I have been wrestling with finding a proper font for quite a while now for my dot-matrix printing needs utilizing a POS printer which I decided to use for our Trip Ticket and Fuel Voucher issuances. The usage of a POS printer appeals to me because it saves money, paper, ink and time because there is never a need to cut a paper into several portions anymore, but the fonts I used to print those do not appeal to me.
Here is the output using Tahoma:
While the output is clear, simply looking at the colons you can immediately notice the alignment is not proper, and that is because Tahoma is a graphical font. Not to mention that it prints slower because it has more DPIs (Dots Per Inch) than the DOS fonts.
Alternately, we normally use Courier New because it represents the DOS style of printing albeit still graphical from within VFP or simply directly from Windows OS. Here is the result:
But then again, I know there are better alternatives with clearer print output. So I surfed the web and found two fonts that look promising:
So I said to myself, just this morning, the last recourse is to use the Draft Fonts (really named Draft Fonts) by trying to find out where those can come from. Meaning I tried installing a lot of Epson Dot Matrix printers hoping one of these can result to the installation of the much wanted Draft Fonts; and fails finding those again. Until a thought hit me, I have been doing this wrong all along!
You see, what I have been doing (and I believe most of you are) is looking for fonts by checking those from inside maybe Word's dropdown list of fonts and testing a font on some words we typed inside a document; and not seeing what we need.
The Hidden Trick
We are not seeing those we sought because we are checking those via the dropdown list of fonts while our printer is still set to another non dot-matrix printer.

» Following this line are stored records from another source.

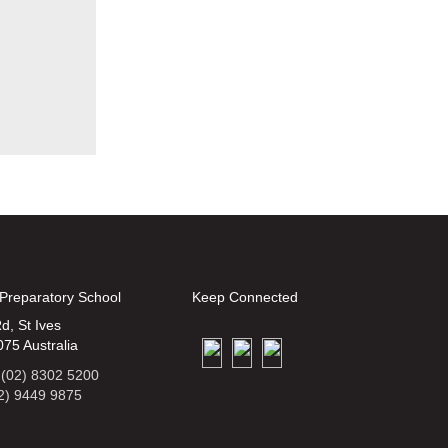
 Preparatory School
Keep Connected
d, St Ives
75 Australia
 (02) 8302 5200
2) 9449 9875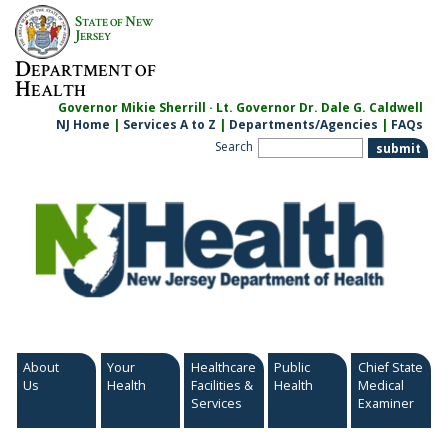
Skip
S
N
TATE OF
EW
to
J
ERSEY
content
D
EPARTMENT OF
H
EALTH
Governor Mikie Sherrill · Lt. Governor Dr. Dale G. Caldwell
NJ Home
|
Services A to Z
|
Departments/Agencies
|
FAQs
Search
About
Your
Healthcare
Public
Chief State
Us
Health
Facilities &
Health
Medical
Services
Examiner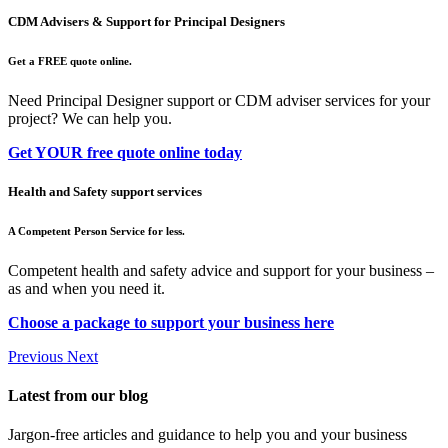
CDM Advisers & Support for Principal Designers
Get a FREE quote online.
Need Principal Designer support or CDM adviser services for your
project? We can help you.
Get YOUR free quote online today
Health and Safety support services
A Competent Person Service for less.
Competent health and safety advice and support for your business –
as and when you need it.
Choose a package to support your business here
Previous
Next
Latest from our blog
Jargon-free articles and guidance to help you and your business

The trick if you want to test and find the available draft fonts or its counterparts for a specific printer, is to temporarily set that printer you are attempting to use for DOS printing style as the Default Printer. Or simply from within Microsoft Word, change the printer into that. Because the dropdown list of fonts depends on the printer you are trying to use.
By changing the printer to my POS printer (Epson TM-U220D in my case) from within Word, I was able to see now the "hidden" available fonts as shown in the image below:
And the output printing result is now this (using FontA11 and FontB21):
Available fonts varies with the printer you are "currently" using. Keep that in mind and you won't have any more problem finding the proper fonts for your dot-matrix need in the future.
I hope this post has helped you in choosing the right fonts now for you dot-matrix printer use. Cheers!